• [Task item] Your copy of the entries below should hold exactly the lines from the one containing "Lemari Pakaian" to the one containing "rutas de tránsito y parade", inclusive, and no pictures.

Page-level text extractions

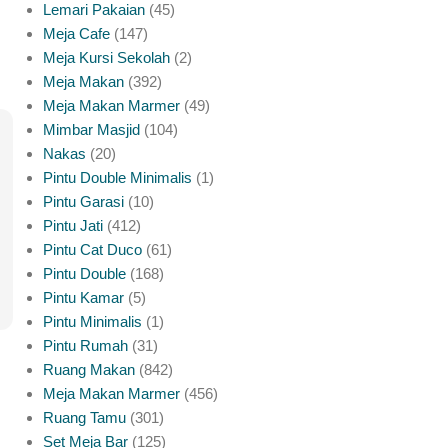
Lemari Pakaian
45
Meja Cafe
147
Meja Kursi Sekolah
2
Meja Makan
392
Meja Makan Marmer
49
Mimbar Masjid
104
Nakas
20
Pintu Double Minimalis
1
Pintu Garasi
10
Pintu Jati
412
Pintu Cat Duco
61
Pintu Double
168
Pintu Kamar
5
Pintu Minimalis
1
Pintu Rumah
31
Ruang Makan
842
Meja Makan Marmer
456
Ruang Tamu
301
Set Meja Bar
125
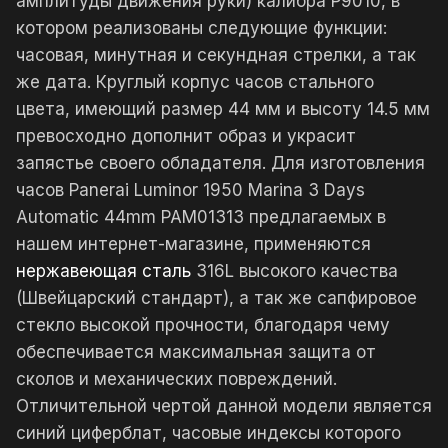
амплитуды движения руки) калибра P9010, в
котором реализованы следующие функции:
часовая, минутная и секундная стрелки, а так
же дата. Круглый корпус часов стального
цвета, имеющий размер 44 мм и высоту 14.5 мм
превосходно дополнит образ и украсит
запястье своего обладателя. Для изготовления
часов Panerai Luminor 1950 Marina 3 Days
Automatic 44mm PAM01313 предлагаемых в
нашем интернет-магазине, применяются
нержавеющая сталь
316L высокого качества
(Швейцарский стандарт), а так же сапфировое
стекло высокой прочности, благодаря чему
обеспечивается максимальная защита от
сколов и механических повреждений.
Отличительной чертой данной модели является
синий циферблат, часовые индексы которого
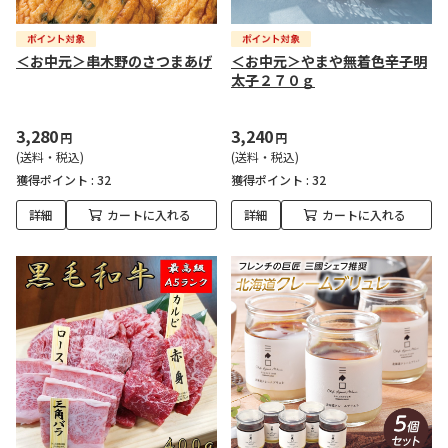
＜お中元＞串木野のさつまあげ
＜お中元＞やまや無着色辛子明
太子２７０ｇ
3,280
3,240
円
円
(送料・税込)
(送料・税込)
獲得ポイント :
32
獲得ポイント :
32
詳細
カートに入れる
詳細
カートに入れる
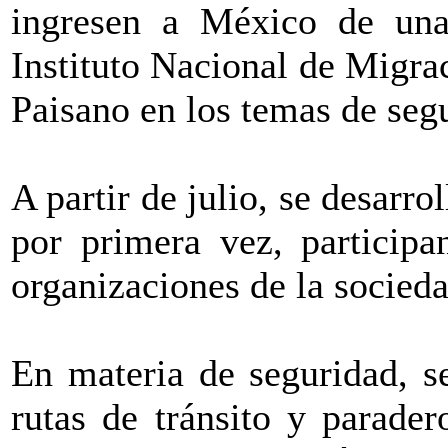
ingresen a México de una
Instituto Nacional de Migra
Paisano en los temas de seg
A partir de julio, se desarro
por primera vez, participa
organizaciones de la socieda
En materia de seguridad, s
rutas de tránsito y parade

* * *

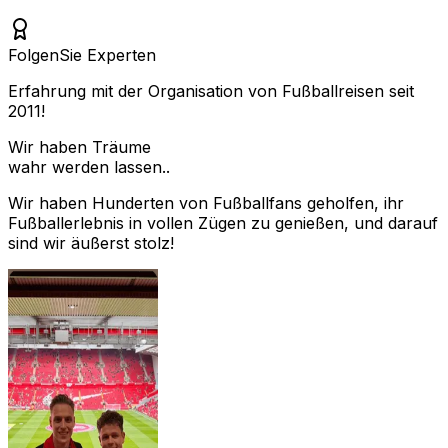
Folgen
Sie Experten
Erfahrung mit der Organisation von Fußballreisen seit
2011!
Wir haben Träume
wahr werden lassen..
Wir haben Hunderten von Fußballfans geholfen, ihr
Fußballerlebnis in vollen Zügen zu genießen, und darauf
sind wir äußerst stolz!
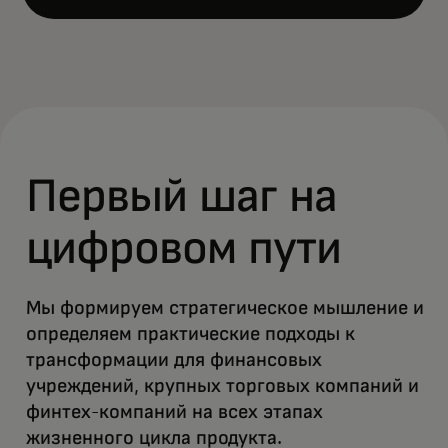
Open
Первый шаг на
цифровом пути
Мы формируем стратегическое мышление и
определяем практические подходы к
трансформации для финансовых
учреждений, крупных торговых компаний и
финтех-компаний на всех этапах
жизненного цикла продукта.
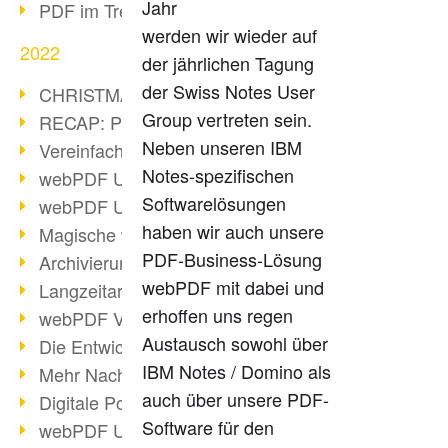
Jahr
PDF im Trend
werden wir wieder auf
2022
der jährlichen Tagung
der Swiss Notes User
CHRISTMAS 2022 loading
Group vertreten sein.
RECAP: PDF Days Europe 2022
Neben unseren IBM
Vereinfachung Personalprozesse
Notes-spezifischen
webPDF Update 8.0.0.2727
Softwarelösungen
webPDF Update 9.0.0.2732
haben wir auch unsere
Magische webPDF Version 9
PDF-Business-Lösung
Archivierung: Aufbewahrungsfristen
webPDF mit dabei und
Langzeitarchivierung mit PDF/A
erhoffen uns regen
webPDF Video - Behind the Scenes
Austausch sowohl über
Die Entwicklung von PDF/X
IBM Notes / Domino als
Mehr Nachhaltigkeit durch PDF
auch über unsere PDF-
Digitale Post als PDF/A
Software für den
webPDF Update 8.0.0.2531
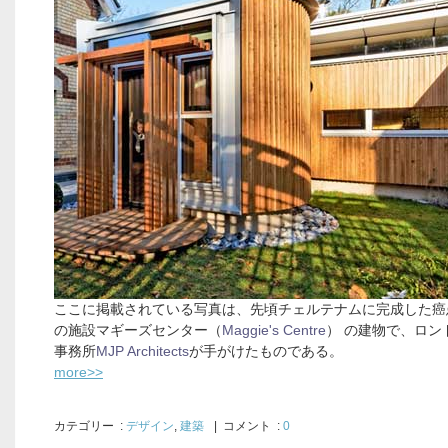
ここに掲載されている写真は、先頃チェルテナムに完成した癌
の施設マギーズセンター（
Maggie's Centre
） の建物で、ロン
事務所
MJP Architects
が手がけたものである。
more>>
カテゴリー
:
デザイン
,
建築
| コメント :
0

--

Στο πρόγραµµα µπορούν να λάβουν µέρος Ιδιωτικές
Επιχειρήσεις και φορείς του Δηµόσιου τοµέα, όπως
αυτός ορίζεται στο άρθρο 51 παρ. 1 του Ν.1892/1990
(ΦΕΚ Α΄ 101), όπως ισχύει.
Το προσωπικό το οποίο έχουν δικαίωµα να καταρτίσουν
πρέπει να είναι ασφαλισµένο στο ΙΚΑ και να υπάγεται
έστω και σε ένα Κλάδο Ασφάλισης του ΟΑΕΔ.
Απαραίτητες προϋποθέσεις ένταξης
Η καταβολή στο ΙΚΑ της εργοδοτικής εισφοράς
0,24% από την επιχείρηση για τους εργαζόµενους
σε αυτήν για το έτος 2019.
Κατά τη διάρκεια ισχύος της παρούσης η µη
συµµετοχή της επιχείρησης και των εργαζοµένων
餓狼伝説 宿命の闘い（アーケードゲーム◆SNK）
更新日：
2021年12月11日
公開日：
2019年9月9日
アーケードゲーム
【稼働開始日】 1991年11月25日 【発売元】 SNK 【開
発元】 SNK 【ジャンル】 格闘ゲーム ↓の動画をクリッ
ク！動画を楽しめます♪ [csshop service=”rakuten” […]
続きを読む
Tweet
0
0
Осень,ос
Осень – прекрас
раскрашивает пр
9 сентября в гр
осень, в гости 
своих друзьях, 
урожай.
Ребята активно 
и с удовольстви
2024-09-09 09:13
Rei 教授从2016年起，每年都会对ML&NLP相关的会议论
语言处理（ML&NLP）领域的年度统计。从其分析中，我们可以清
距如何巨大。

• [Written response]
Lemari Pakaian
45
Meja Cafe
147
Meja Kursi Sekolah
2
Meja Makan
392
Meja Makan Marmer
49
Mimbar Masjid
104
Nakas
20
Pintu Double Minimalis
1
Pintu Garasi
10
Pintu Jati
412
Pintu Cat Duco
61
Pintu Double
168
Pintu Kamar
5
Pintu Minimalis
1
Pintu Rumah
31
Ruang Makan
842
Meja Makan Marmer
456
Ruang Tamu
301
Set Meja Bar
125
амплитуды движения руки) калибра P9010, в
котором реализованы следующие функции:
часовая, минутная и секундная стрелки, а так
же дата. Круглый корпус часов стального
цвета, имеющий размер 44 мм и высоту 14.5 мм
превосходно дополнит образ и украсит
запястье своего обладателя. Для изготовления
часов Panerai Luminor 1950 Marina 3 Days
Automatic 44mm PAM01313 предлагаемых в
нашем интернет-магазине, применяются
нержавеющая сталь
316L высокого качества
(Швейцарский стандарт), а так же сапфировое
стекло высокой прочности, благодаря чему
обеспечивается максимальная защита от
сколов и механических повреждений.
Отличительной чертой данной модели является
синий циферблат, часовые индексы которого
＜お中元＞串木野のさつまあげ
＜お中元＞やまや無着色辛子明
太子２７０ｇ
3,280
3,240
円
円
(送料・税込)
(送料・税込)
獲得ポイント :
32
獲得ポイント :
32
詳細
カートに入れる
詳細
カートに入れる
ingresen a México de una
Instituto Nacional de Migra
Paisano en los temas de seg
A partir de julio, se desarro
por primera vez, participa
organizaciones de la socieda
En materia de seguridad, s
rutas de tránsito y parade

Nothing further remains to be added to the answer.